- Sun 16 June 1912
- Directed by: Alfred Rolfe
- Starring: Charles Villiers
- Cinematography: A. O. Segerberg
- Production company: Australian Photo-Play Company
- Release dates: 25 June 1912 (Sydney); 4 July 1912 (Melbourne);
- Running time: 3,000 feet (over 60 mins)
- Country: Australia
- Languages: Silent film English intertitles

= Whose Was the Hand? =

Whose Was the Hand? is a 1912 Australian silent film directed by Alfred Rolfe. It is considered a lost film.

==Plot==
A young man is heavily in debt and decides to get out of it by robbing his uncle. He does this with a criminal accomplice.
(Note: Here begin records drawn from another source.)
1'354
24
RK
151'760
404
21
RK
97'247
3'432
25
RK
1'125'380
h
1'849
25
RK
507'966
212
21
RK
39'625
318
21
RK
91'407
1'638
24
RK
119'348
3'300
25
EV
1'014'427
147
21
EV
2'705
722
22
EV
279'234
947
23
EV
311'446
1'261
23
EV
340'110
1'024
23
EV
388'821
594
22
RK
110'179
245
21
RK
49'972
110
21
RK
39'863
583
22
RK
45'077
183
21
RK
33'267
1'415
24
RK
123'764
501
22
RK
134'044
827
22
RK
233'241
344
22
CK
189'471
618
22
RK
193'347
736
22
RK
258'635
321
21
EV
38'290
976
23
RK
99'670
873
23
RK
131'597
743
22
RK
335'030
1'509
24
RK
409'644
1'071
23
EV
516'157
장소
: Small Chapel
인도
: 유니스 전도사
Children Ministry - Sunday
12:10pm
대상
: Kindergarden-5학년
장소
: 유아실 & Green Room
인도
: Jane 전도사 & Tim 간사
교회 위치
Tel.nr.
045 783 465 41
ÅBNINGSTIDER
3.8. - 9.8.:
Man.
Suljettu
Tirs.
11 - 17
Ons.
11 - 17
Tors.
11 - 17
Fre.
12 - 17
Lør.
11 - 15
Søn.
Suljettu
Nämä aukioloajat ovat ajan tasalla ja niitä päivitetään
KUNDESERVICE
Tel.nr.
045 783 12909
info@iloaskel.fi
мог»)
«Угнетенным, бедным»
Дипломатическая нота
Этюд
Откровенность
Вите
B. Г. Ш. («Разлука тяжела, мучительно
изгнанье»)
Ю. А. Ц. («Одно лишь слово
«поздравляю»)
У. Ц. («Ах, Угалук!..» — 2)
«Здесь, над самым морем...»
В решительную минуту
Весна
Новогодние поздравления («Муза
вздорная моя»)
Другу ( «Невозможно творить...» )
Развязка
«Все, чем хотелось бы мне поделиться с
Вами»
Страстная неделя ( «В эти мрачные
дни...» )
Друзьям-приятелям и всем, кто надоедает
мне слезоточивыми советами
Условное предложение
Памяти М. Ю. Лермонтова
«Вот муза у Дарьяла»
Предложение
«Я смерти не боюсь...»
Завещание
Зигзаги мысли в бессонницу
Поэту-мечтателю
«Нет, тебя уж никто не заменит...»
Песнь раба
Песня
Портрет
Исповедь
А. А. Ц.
During the course of the robbery, the uncle enters and fights with the nephew. The nephew kills his uncle and wipes his blood stained hands on the panel of the door.

The uncle's secretary is first on the scene and is arrested. However fingerprints of the blood stained hands do not match. Detective Sharp investigates further, leading him to the nephew, whose finger prints do match. The film ends with the rescue of the murdered man's daughter from a burning building, and the arrest of the murderer's accomplices.

An important scene involves a burning building where a lady is rescued.

The chapter headings were:
- the ne'er-d-well
- the forgery
- the attempted robbery
- the murder mystery
- the hand on the wall
- wrongly accused
- a clue, a confession
- the fight on the roof
- alarm of fire
- dashed to death.

==Production==
The film was shot in Sydney.

==Reception==
One critic said "the production was one of exceptional excellence. For clever acting, extensive staging, daring effects and quality of photography, the film stands as a masterpiece."